The model is open, so you can also run it on your own servers. That keeps your data in your control. It can also cut costs more as you grow. For a bootstrapped team (one that runs on its own money, with no big outside funding), that freedom is valuable.
The trade-off is simple and honest. The top closed models still lead on the hardest coding tests. So think about your needs. For everyday coding help, cheaper may be smart. For the toughest jobs, the pricier models may still win.
FAQ
What does “open model” mean for Kimi K2?
It means the model files (the weights) are shared in public. Anyone can download Kimi K2 from Hugging Face. Then they can run it on their own machines.
How is Kimi K2 cheaper than GPT-5.5 and Claude?
It charges $0.95 to read and $4.00 to write per million tokens. A reported Claude model charges about $50 to write per million. So Kimi K2 is up to 12 times cheaper on output.
Is Kimi K2 better at coding than its rivals?

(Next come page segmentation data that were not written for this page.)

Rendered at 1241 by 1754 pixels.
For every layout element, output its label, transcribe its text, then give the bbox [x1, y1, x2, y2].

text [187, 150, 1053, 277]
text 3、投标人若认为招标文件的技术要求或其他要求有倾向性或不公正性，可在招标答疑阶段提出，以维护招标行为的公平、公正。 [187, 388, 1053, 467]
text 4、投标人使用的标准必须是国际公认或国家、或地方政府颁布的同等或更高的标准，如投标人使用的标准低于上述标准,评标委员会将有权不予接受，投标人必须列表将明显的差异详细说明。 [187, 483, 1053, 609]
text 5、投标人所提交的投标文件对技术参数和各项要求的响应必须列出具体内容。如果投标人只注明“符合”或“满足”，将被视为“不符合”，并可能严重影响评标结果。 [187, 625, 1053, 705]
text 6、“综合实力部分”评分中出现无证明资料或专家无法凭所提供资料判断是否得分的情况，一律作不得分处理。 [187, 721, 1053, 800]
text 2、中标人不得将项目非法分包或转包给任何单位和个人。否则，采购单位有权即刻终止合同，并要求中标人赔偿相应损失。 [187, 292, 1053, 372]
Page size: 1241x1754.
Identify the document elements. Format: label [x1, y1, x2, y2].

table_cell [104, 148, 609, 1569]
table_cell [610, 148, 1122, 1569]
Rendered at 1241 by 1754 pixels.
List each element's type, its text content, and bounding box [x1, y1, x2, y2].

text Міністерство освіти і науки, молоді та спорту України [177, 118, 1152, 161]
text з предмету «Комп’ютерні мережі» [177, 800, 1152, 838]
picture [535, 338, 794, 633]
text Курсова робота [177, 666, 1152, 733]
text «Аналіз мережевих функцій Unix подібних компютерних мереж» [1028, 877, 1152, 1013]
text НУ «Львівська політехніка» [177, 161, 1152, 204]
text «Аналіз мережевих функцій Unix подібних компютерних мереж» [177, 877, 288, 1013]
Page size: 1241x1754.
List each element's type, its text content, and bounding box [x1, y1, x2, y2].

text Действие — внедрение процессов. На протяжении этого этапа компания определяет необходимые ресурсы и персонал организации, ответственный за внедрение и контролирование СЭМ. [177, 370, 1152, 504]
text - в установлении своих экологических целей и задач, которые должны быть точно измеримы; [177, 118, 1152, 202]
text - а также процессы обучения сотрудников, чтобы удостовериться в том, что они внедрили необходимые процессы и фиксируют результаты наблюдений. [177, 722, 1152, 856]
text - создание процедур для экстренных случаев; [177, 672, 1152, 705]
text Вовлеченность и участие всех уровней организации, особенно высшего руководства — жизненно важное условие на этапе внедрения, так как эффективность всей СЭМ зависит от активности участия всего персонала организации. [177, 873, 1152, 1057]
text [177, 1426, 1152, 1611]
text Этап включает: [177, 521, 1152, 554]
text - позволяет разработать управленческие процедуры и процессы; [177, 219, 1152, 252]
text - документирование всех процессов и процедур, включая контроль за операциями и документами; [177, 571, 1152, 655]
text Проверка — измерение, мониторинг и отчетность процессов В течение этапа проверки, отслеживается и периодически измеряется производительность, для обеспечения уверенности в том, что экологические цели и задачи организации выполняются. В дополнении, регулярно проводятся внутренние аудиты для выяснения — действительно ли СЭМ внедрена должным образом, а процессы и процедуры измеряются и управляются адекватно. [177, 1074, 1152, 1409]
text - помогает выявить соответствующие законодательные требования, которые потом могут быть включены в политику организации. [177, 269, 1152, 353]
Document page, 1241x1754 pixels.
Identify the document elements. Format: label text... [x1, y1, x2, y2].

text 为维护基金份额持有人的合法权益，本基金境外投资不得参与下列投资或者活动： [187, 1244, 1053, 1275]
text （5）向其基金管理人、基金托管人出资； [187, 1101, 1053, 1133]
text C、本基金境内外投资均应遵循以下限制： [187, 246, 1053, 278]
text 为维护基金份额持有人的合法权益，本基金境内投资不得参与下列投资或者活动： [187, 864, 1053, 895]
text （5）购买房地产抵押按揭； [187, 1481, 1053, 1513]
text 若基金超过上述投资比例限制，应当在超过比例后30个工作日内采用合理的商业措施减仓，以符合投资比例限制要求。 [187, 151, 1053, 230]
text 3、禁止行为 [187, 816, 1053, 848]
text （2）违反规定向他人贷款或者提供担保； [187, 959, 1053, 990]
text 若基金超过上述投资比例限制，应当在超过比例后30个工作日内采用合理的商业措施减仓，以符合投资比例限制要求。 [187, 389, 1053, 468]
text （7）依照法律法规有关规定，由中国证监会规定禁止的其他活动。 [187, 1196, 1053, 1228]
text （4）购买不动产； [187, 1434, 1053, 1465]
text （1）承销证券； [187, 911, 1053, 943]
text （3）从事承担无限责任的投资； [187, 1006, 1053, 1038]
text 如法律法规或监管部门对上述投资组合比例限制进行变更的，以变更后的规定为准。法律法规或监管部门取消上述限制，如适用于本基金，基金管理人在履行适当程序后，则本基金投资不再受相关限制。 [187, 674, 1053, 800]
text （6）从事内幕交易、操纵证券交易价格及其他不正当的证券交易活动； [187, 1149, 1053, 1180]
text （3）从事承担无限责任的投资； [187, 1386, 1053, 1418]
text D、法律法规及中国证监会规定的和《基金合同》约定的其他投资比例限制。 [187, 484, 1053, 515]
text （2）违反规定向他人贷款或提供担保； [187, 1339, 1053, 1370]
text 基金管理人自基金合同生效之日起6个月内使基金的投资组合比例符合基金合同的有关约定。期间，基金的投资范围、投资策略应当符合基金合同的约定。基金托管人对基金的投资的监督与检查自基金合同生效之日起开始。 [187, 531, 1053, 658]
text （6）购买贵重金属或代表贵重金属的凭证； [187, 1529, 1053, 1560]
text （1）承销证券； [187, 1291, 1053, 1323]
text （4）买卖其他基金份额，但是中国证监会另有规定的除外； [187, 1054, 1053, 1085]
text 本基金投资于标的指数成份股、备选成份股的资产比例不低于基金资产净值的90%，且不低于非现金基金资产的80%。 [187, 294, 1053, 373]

Not on every test. It is behind GPT-5.5 on standard coding tests. But it beats Claude Opus 4.8 on one agent-style task. Its main edge is price, not top scores.
Takeaway
Kimi K2 makes strong AI much cheaper to use. It is open, fast, and good at coding for a fraction of the cost. The big closed models still lead the hardest tests. But for many founders and builders, “cheap and good enough” is exactly the deal they need.